Тверская. Прогулки по старой Москве | страница 104
Швейцар Григорий вместе с несессерами, саками и двумя чемоданами глобтроттер привез аккуратно упакованный ящик с восковыми красавицами. За несколько минут до отхода поезда запыхавшийся мальчик от Ноева передал букет, завернутый в бумагу, и записку с настоятельной просьбой распечатать его после отхода поезда.
Друзья в стихах и прозе желали Владимиру влить горячую кровь в восковые жилы, и над Москвою уже раскрывалась ночь, когда поезд медленно отошел, оставляя за собой Ходынку, Пресню, Дорогомилово, Фили…

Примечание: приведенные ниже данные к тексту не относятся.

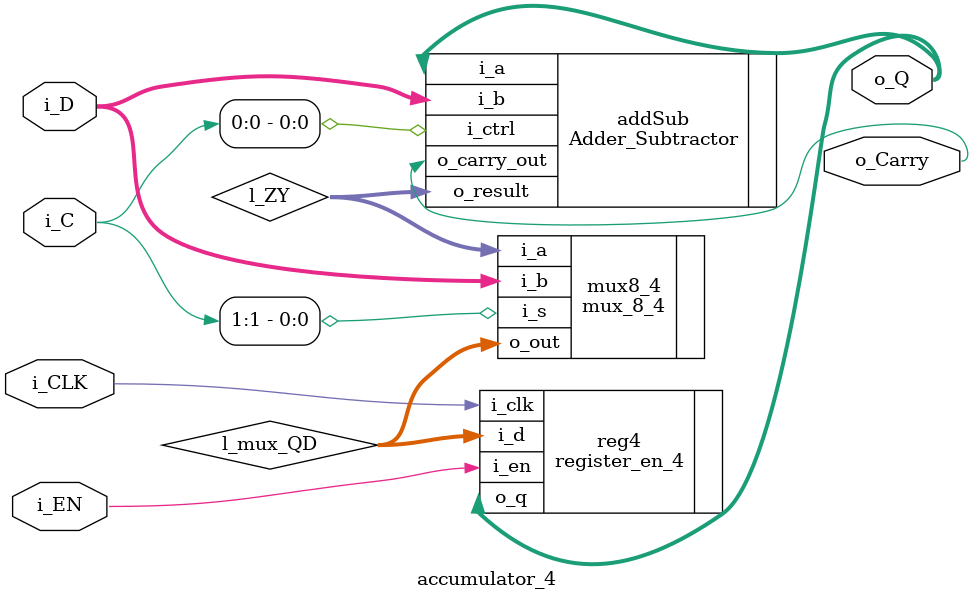
<source format=sv>
module accumulator_4( input logic i_CLK,
                      input logic i_EN,
                      input logic [1:0] i_C, //i_C[1] ist c1, i_C[0] ist c0
                      input logic [3:0] i_D,
                      output logic o_Carry,
                      output logic [3:0] o_Q );
    logic [3:0] l_ZY,
                l_mux_QD;

    mux_8_4 mux8_4 (.i_a(l_ZY), .i_b(i_D), .i_s(i_C[1]), .o_out(l_mux_QD)); //mit c1
                  
    register_en_4 reg4 (.i_clk(i_CLK), .i_en(i_EN), .i_d(l_mux_QD), .o_q(o_Q));

    Adder_Subtractor addSub (.i_a(o_Q), .i_b(i_D), .i_ctrl(i_C[0]), .o_result(l_ZY), .o_carry_out(o_Carry)); //mit c0

endmodule
</source>
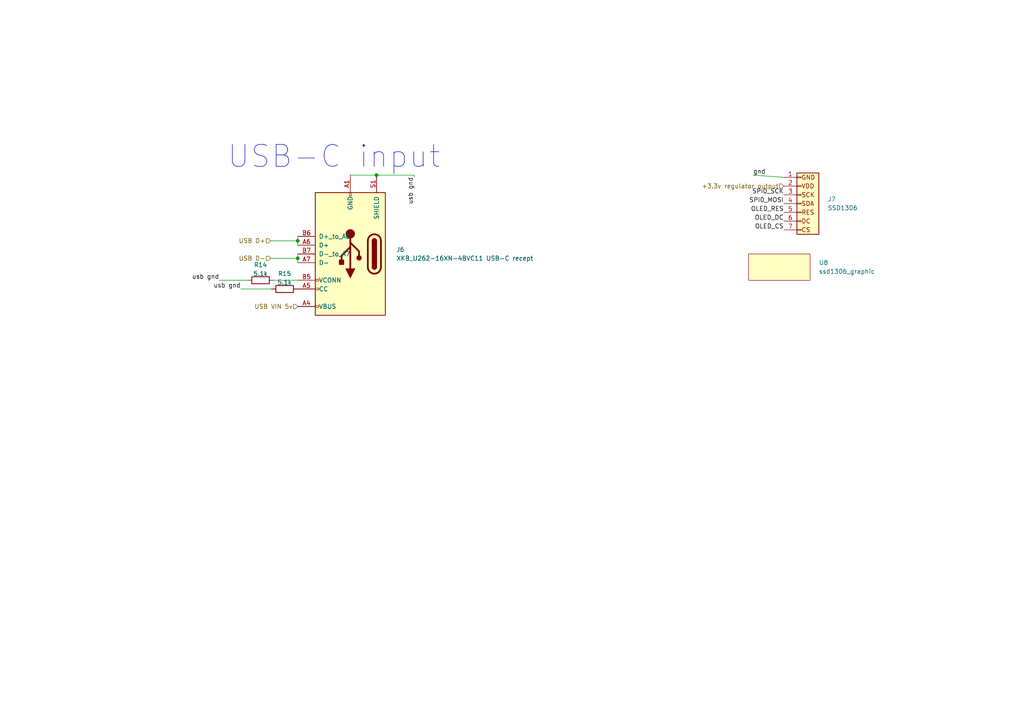
<source format=kicad_sch>
(kicad_sch (version 20211123) (generator eeschema)

  (uuid 4130fa06-4b0e-4151-a43c-3cf586a87bed)

  (paper "A4")

  

  (junction (at 86.36 74.93) (diameter 0) (color 0 0 0 0)
    (uuid 4c163e70-8f01-4547-9d4c-6295e770c44c)
  )
  (junction (at 86.36 69.85) (diameter 0) (color 0 0 0 0)
    (uuid b2f5f53f-88c0-440c-b5ed-e75e70a37912)
  )
  (junction (at 109.22 50.8) (diameter 0) (color 0 0 0 0)
    (uuid cb8eb644-6a02-4eae-a80e-ca6ac765abdd)
  )

  (wire (pts (xy 86.36 69.85) (xy 86.36 71.12))
    (stroke (width 0) (type default) (color 0 0 0 0))
    (uuid 0997c484-59f1-4879-8843-1a16d73da0eb)
  )
  (wire (pts (xy 120.142 50.8) (xy 120.142 51.308))
    (stroke (width 0) (type default) (color 0 0 0 0))
    (uuid 1ad6efbf-1cf1-43f0-9566-69b2f06cce3f)
  )
  (wire (pts (xy 86.36 74.93) (xy 86.36 76.2))
    (stroke (width 0) (type default) (color 0 0 0 0))
    (uuid 220175b4-29ce-4624-a407-3553e4a06349)
  )
  (wire (pts (xy 78.486 74.93) (xy 86.36 74.93))
    (stroke (width 0) (type default) (color 0 0 0 0))
    (uuid 2612890f-6428-473b-990d-c34126a28dcf)
  )
  (wire (pts (xy 79.375 81.28) (xy 86.36 81.28))
    (stroke (width 0) (type default) (color 0 0 0 0))
    (uuid 47795025-d9d1-459a-b183-da726ddc3006)
  )
  (wire (pts (xy 218.44 50.8) (xy 227.33 51.435))
    (stroke (width 0) (type default) (color 0 0 0 0))
    (uuid 6b37cc40-c259-4cbd-bf3a-0b952e1e1d87)
  )
  (wire (pts (xy 86.36 73.66) (xy 86.36 74.93))
    (stroke (width 0) (type default) (color 0 0 0 0))
    (uuid 6e6c8c54-e4e0-436b-aa8e-ccdf9a5d666c)
  )
  (wire (pts (xy 101.6 50.8) (xy 109.22 50.8))
    (stroke (width 0) (type default) (color 0 0 0 0))
    (uuid 8535fe95-17e3-4d09-9874-6137a65af6e3)
  )
  (wire (pts (xy 109.22 50.8) (xy 120.142 50.8))
    (stroke (width 0) (type default) (color 0 0 0 0))
    (uuid 8d3060e3-1afb-431d-950f-ff090d20b98d)
  )
  (wire (pts (xy 63.5 81.28) (xy 71.755 81.28))
    (stroke (width 0) (type default) (color 0 0 0 0))
    (uuid b8be7233-f4dd-4d19-9a4c-a7256552efbb)
  )
  (wire (pts (xy 86.36 68.58) (xy 86.36 69.85))
    (stroke (width 0) (type default) (color 0 0 0 0))
    (uuid bbb186d2-4b98-4527-bf19-373353bd55b1)
  )
  (wire (pts (xy 78.486 69.85) (xy 86.36 69.85))
    (stroke (width 0) (type default) (color 0 0 0 0))
    (uuid c7825426-bc38-4a1f-80e1-244940bfe229)
  )
  (wire (pts (xy 69.85 83.82) (xy 78.74 83.82))
    (stroke (width 0) (type default) (color 0 0 0 0))
    (uuid cf230f9d-72ed-4904-bf50-23be23461a37)
  )

  (text "USB-C input" (at 65.786 49.276 0)
    (effects (font (size 6.35 6.35)) (justify left bottom))
    (uuid fadeefb6-071c-4021-b1a7-384a08ac6c45)
  )

  (label "OLED_RES" (at 227.33 61.595 180)
    (effects (font (size 1.27 1.27)) (justify right bottom))
    (uuid 13c0ef7b-394a-413a-9098-41765296912b)
  )
  (label "OLED_DC" (at 227.33 64.135 180)
    (effects (font (size 1.27 1.27)) (justify right bottom))
    (uuid 17f70662-9608-4d57-80b8-14936d624c14)
  )
  (label "OLED_CS" (at 227.33 66.675 180)
    (effects (font (size 1.27 1.27)) (justify right bottom))
    (uuid 2b801e35-4686-4808-a92b-df0db922c2ae)
  )
  (label "usb gnd" (at 63.6045 81.28 180)
    (effects (font (size 1.27 1.27)) (justify right bottom))
    (uuid 4af02952-3918-4420-a2ff-cf65e7f1ec8d)
  )
  (label "usb gnd" (at 69.85 83.82 180)
    (effects (font (size 1.27 1.27)) (justify right bottom))
    (uuid 5f8d5c9e-6413-42ca-ad35-0a4e8552d683)
  )
  (label "SPI0_MOSI" (at 227.33 59.055 180)
    (effects (font (size 1.27 1.27)) (justify right bottom))
    (uuid 60e6bfc9-6088-451b-bf61-a7a90eabe066)
  )
  (label "gnd" (at 218.44 50.8 0)
    (effects (font (size 1.27 1.27)) (justify left bottom))
    (uuid 70efad6d-7c84-4f36-9bdf-69480ebfbb5b)
  )
  (label "SPI0_SCK" (at 227.33 56.515 180)
    (effects (font (size 1.27 1.27)) (justify right bottom))
    (uuid 96e63363-d801-4288-9434-71a2cb41c57b)
  )
  (label "usb gnd" (at 120.142 51.308 270)
    (effects (font (size 1.27 1.27)) (justify right bottom))
    (uuid bf914e78-b272-4771-9f93-61a5df15d4fc)
  )

  (hierarchical_label "USB D-" (shape input) (at 78.486 74.93 180)
    (effects (font (size 1.27 1.27)) (justify right))
    (uuid 0e8b776c-ade2-439e-b077-c433c69fa8a1)
  )
  (hierarchical_label "USB D+" (shape input) (at 78.486 69.85 180)
    (effects (font (size 1.27 1.27)) (justify right))
    (uuid 28d58494-150a-4e98-acf7-919ac8e1b90e)
  )
  (hierarchical_label "+3.3v regulator output" (shape input) (at 227.33 53.975 180)
    (effects (font (size 1.27 1.27)) (justify right))
    (uuid d63f3a2f-82af-4f9a-9c13-92c8f7350fbb)
  )
  (hierarchical_label "USB VIN 5v" (shape input) (at 86.36 88.9 180)
    (effects (font (size 1.27 1.27)) (justify right))
    (uuid db8d1709-73e5-4f50-8721-8201676c169b)
  )

  (symbol (lib_id "clarinoid2:USB_C_Plug_USB2.0") (at 101.6 73.66 180) (unit 1)
    (in_bom yes) (on_board yes) (fields_autoplaced)
    (uuid 4395f1fd-2c52-4ad2-8c71-78b2ec73ed4b)
    (property "Reference" "J6" (id 0) (at 114.935 72.3899 0)
      (effects (font (size 1.27 1.27)) (justify right))
    )
    (property "Value" "XKB_U262-16XN-4BVC11 USB-C recept" (id 1) (at 114.935 74.9299 0)
      (effects (font (size 1.27 1.27)) (justify right))
    )
    (property "Footprint" "clarinoid2:USB_C_Receptacle_XKB_U262-16XN-4BVC11" (id 2) (at 97.79 73.66 0)
      (effects (font (size 1.27 1.27)) hide)
    )
    (property "Datasheet" "https://www.usb.org/sites/default/files/documents/usb_type-c.zip" (id 3) (at 97.79 73.66 0)
      (effects (font (size 1.27 1.27)) hide)
    )
    (property "LCSC part number" "C319148" (id 4) (at 101.6 73.66 0)
      (effects (font (size 1.27 1.27)) hide)
    )
    (property "verif" "1" (id 5) (at 101.6 73.66 0)
      (effects (font (size 1.27 1.27)) hide)
    )
    (property "LCSC" "C319148" (id 6) (at 101.6 73.66 0)
      (effects (font (size 1.27 1.27)) hide)
    )
    (pin "A1" (uuid fda8192d-e390-48c3-8040-f857aa06e5b8))
    (pin "A12" (uuid 1ae44961-16f7-47b9-ad26-6fba738c04f8))
    (pin "A4" (uuid ea602233-f4ea-4127-8afc-10cc2259471b))
    (pin "A5" (uuid 9410e7a0-62b5-4502-a44c-e7b30b905a1b))
    (pin "A6" (uuid a1d6108d-068e-4206-93e7-a4bedfb0bc00))
    (pin "A7" (uuid d35bb774-d699-477f-9fb3-1c88145e36ec))
    (pin "A9" (uuid 43232e50-8472-4577-b2d4-803202874721))
    (pin "B1" (uuid ae096564-3b15-40aa-b3ab-2830f5c16fe3))
    (pin "B12" (uuid 789ae86c-8bf1-45fe-8b62-dfe91af2b153))
    (pin "B4" (uuid 852b15b4-2c54-4e26-8b1d-d326253bddf7))
    (pin "B5" (uuid c836e504-477b-484f-b782-f4493dd29bb7))
    (pin "B6" (uuid 84982e2a-b8da-47c4-9df5-6d5fc04a02a2))
    (pin "B7" (uuid c8bdba26-651b-4b8a-beb8-2a6368f3d3d8))
    (pin "B9" (uuid e5e067ab-1758-4796-bc6f-608f9849e773))
    (pin "S1" (uuid 440cb865-2fd5-4762-9a82-231349aac0c5))
  )

  (symbol (lib_id "Device:R") (at 75.565 81.28 90) (unit 1)
    (in_bom yes) (on_board yes) (fields_autoplaced)
    (uuid 7f4ba6f6-d721-4d44-9d08-b36be84d571c)
    (property "Reference" "R14" (id 0) (at 75.565 76.835 90))
    (property "Value" "5.1k" (id 1) (at 75.565 79.375 90))
    (property "Footprint" "Resistor_SMD:R_1206_3216Metric" (id 2) (at 75.565 83.058 90)
      (effects (font (size 1.27 1.27)) hide)
    )
    (property "Datasheet" "~" (id 3) (at 75.565 81.28 0)
      (effects (font (size 1.27 1.27)) hide)
    )
    (property "LCSC part number" "C26033" (id 4) (at 75.565 81.28 0)
      (effects (font (size 1.27 1.27)) hide)
    )
    (property "verif" "1" (id 5) (at 75.565 81.28 0)
      (effects (font (size 1.27 1.27)) hide)
    )
    (property "LCSC" "C26033" (id 6) (at 75.565 81.28 0)
      (effects (font (size 1.27 1.27)) hide)
    )
    (pin "1" (uuid e75a317f-0231-4b35-8f27-24fc1a8d87d0))
    (pin "2" (uuid ed716d2b-fc4f-4946-91a6-5b701feb3626))
  )

  (symbol (lib_id "clarinoid2:SSD1306") (at 232.41 59.055 0) (unit 1)
    (in_bom yes) (on_board yes) (fields_autoplaced)
    (uuid c3037901-8a6a-4903-8e27-148917a6a7a4)
    (property "Reference" "J7" (id 0) (at 240.03 57.7849 0)
      (effects (font (size 1.27 1.27)) (justify left))
    )
    (property "Value" "SSD1306" (id 1) (at 240.03 60.3249 0)
      (effects (font (size 1.27 1.27)) (justify left))
    )
    (property "Footprint" "Connector_PinSocket_2.54mm:PinSocket_1x07_P2.54mm_Vertical" (id 2) (at 232.41 59.055 0)
      (effects (font (size 1.27 1.27)) hide)
    )
    (property "Datasheet" "~" (id 3) (at 232.41 59.055 0)
      (effects (font (size 1.27 1.27)) hide)
    )
    (property "LCSC part number" "C358721" (id 4) (at 232.41 59.055 0)
      (effects (font (size 1.27 1.27)) hide)
    )
    (property "verif" "1" (id 5) (at 232.41 59.055 0)
      (effects (font (size 1.27 1.27)) hide)
    )
    (property "LCSC" "C358721" (id 6) (at 232.41 59.055 0)
      (effects (font (size 1.27 1.27)) hide)
    )
    (pin "1" (uuid 4ddc74cb-7b90-401e-937f-68a67eb7aac4))
    (pin "2" (uuid 665fc65f-a770-4f05-92a6-2b98fb5447d4))
    (pin "3" (uuid 2519f50a-fef9-49a3-b3ab-544fe81279d4))
    (pin "4" (uuid 11bc8a3d-26cc-4203-9660-15a11b42ee96))
    (pin "5" (uuid b59514fa-9935-4b51-a0ab-b3375bdc4de2))
    (pin "6" (uuid b929b882-9da2-47a0-ab74-eefb579c072a))
    (pin "7" (uuid 14080401-f0fa-46e1-a047-d3e0fe786c24))
  )

  (symbol (lib_id "Device:R") (at 82.55 83.82 90) (unit 1)
    (in_bom yes) (on_board yes) (fields_autoplaced)
    (uuid f6e713f9-1a80-492d-9ba7-62497151a371)
    (property "Reference" "R15" (id 0) (at 82.55 79.375 90))
    (property "Value" "5.1k" (id 1) (at 82.55 81.915 90))
    (property "Footprint" "Resistor_SMD:R_1206_3216Metric" (id 2) (at 82.55 85.598 90)
      (effects (font (size 1.27 1.27)) hide)
    )
    (property "Datasheet" "~" (id 3) (at 82.55 83.82 0)
      (effects (font (size 1.27 1.27)) hide)
    )
    (property "LCSC part number" "C26033" (id 4) (at 82.55 83.82 0)
      (effects (font (size 1.27 1.27)) hide)
    )
    (property "verif" "1" (id 5) (at 82.55 83.82 0)
      (effects (font (size 1.27 1.27)) hide)
    )
    (property "LCSC" "C26033" (id 6) (at 82.55 83.82 0)
      (effects (font (size 1.27 1.27)) hide)
    )
    (pin "1" (uuid eb3a9ae2-74fb-486c-9893-f26c646e38ec))
    (pin "2" (uuid 37db908f-62b7-4761-b856-6d06d3d6a409))
  )

  (symbol (lib_id "clarinoid2:Placeholder") (at 226.06 76.2 0) (unit 1)
    (in_bom no) (on_board yes) (fields_autoplaced)
    (uuid fc243886-986c-4ba7-b4b7-3a8b44c23586)
    (property "Reference" "U8" (id 0) (at 237.49 76.1999 0)
      (effects (font (size 1.27 1.27)) (justify left))
    )
    (property "Value" "ssd1306_graphic" (id 1) (at 237.49 78.7399 0)
      (effects (font (size 1.27 1.27)) (justify left))
    )
    (property "Footprint" "clarinoid2:SSD1306_128x64_approximate" (id 2) (at 226.06 76.2 0)
      (effects (font (size 1.27 1.27)) hide)
    )
    (property "Datasheet" "" (id 3) (at 226.06 76.2 0)
      (effects (font (size 1.27 1.27)) hide)
    )
    (property "LCSC part number" "" (id 4) (at 226.06 76.2 0)
      (effects (font (size 1.27 1.27)) hide)
    )
    (property "verif" "1" (id 5) (at 226.06 76.2 0)
      (effects (font (size 1.27 1.27)) hide)
    )
  )
)

</source>
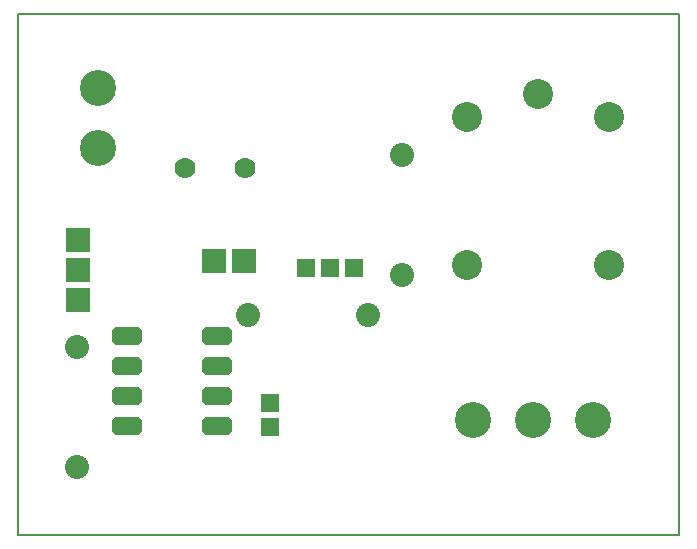
<source format=gbr>
G04 PROTEUS RS274X GERBER FILE*
%FSLAX45Y45*%
%MOMM*%
G01*
%ADD10C,3.048000*%
%ADD11C,1.778000*%
%ADD12R,2.032000X2.032000*%
%AMDIL003*
4,1,8,
-1.270000,0.457000,-0.965000,0.762000,0.965000,0.762000,1.270000,0.457000,1.270000,-0.457000,
0.965000,-0.762000,-0.965000,-0.762000,-1.270000,-0.457000,-1.270000,0.457000,
0*%
%ADD13DIL003*%
%ADD14C,2.032000*%
%ADD15R,1.524000X1.524000*%
%ADD16C,2.540000*%
%ADD17C,0.203200*%
D10*
X-4157980Y+2080260D03*
X-4157980Y+1572260D03*
D11*
X-2913920Y+1404620D03*
X-3421920Y+1404620D03*
D12*
X-2921000Y+612140D03*
X-3175000Y+612140D03*
D13*
X-3149600Y-784860D03*
X-3149600Y-530860D03*
X-3149600Y-276860D03*
X-3149600Y-22860D03*
X-3911600Y-22860D03*
X-3911600Y-276860D03*
X-3911600Y-530860D03*
X-3911600Y-784860D03*
D12*
X-4328160Y+797560D03*
X-4328160Y+543560D03*
X-4328160Y+289560D03*
D14*
X-4338320Y-1130300D03*
X-4338320Y-114300D03*
D15*
X-2705100Y-587400D03*
X-2705100Y-787400D03*
D14*
X-1874520Y+154940D03*
X-2890520Y+154940D03*
D15*
X-2397760Y+558800D03*
X-2194560Y+558800D03*
X-1991360Y+558800D03*
D14*
X-1584960Y+500380D03*
X-1584960Y+1516380D03*
D16*
X+168200Y+1832000D03*
X-1031800Y+1832000D03*
X-431800Y+2032000D03*
X-1031800Y+582000D03*
X+168200Y+582000D03*
D10*
X+30480Y-728980D03*
X-477520Y-728980D03*
X-985520Y-728980D03*
D17*
X-4838700Y-1701800D02*
X+759460Y-1701800D01*
X+759460Y+2705100D01*
X-4838700Y+2705100D01*
X-4838700Y-1701800D01*
M02*

</source>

Пройдя по мягкому коридору международного вагона в свое купе, Владимир распечатал загадочный пакет. На подушки дивана рассыпались сухие розы того букета, который он послал единственной отдавшейся ему, но им не взятой женщине в памятный вечер, когда неведомое чувство толкнуло его в Коломну.
Он улыбнулся, выбрал один из цветов, остальные выбросил в окно. Сел и стал смотреть на убегающие дали. В Можайске прошелся два раза по перрону, велел подать себе в купе стакан кофе и лег спать».
И дело тут совсем не в обстоятельствах жизни Владимира, его сердечных подвигах, какой-то незнакомой даме, а в первую очередь в особом аромате Белорусского вокзала, или тогда еще Александровского, – норд-экспресс, чемоданы глобтроттер, международный вагон…
Уже упомянутые авторы «Двенадцати стульев» описывали в этом романе встречу Константина Бальмонта, вернувшегося из многолетней эмиграции (правда, этот фрагмент не вошел в окончательный вариант «Двенадцати стульев»): «На Александровском вокзале в Москве толпа курсисток, носильщиков и членов общества «Свободной эстетики» встречала вернувшегося из Полинезии поэта К. Д. Бальмонта. Толстощекая барышня первая кинула в трубадура с козлиной бородкой мокрую розу. Поэта осыпали цветами весны – ландышами. Началась первая приветственная речь:
– Дорогой Константин, семь лет ты не был в Москве…
После речей к трубадуру прорвался освирепевший почитатель и, передавая букет поэту, сказал вытверженный наизусть экспромт:
В действительности же Бальмонта встречали на другом вокзале – Брянском (ныне Киевском). Но в том, что фантазия авторов подсказала им именно этот вокзал, разумеется, нет ничего удивительного.
Естественно, что подлинные проводы и встречи по стилю и по красоте ничуть не уступали проводам и встречам выдуманным. Ходасевич писал, как прощался тут с Ниной Петровской: «Осенью 1911 года, после тяжелой болезни, Нина решила уехать из Москвы навсегда. Наступил день отъезда – 9 ноября. Я отправился на Александровский вокзал. Нина сидела уже в купе, рядом с Брюсовым. На полу стояла откупоренная бутылка коньяку (это был, можно сказать, „национальный“ напиток московского символизма). Пили прямо из горлышка, плача и обнимаясь. Хлебнул и я, прослезившись. Это было похоже на проводы новобранцев. Нина и Брюсов знали, что расстаются навеки. Бутылку допили. Поезд тронулся».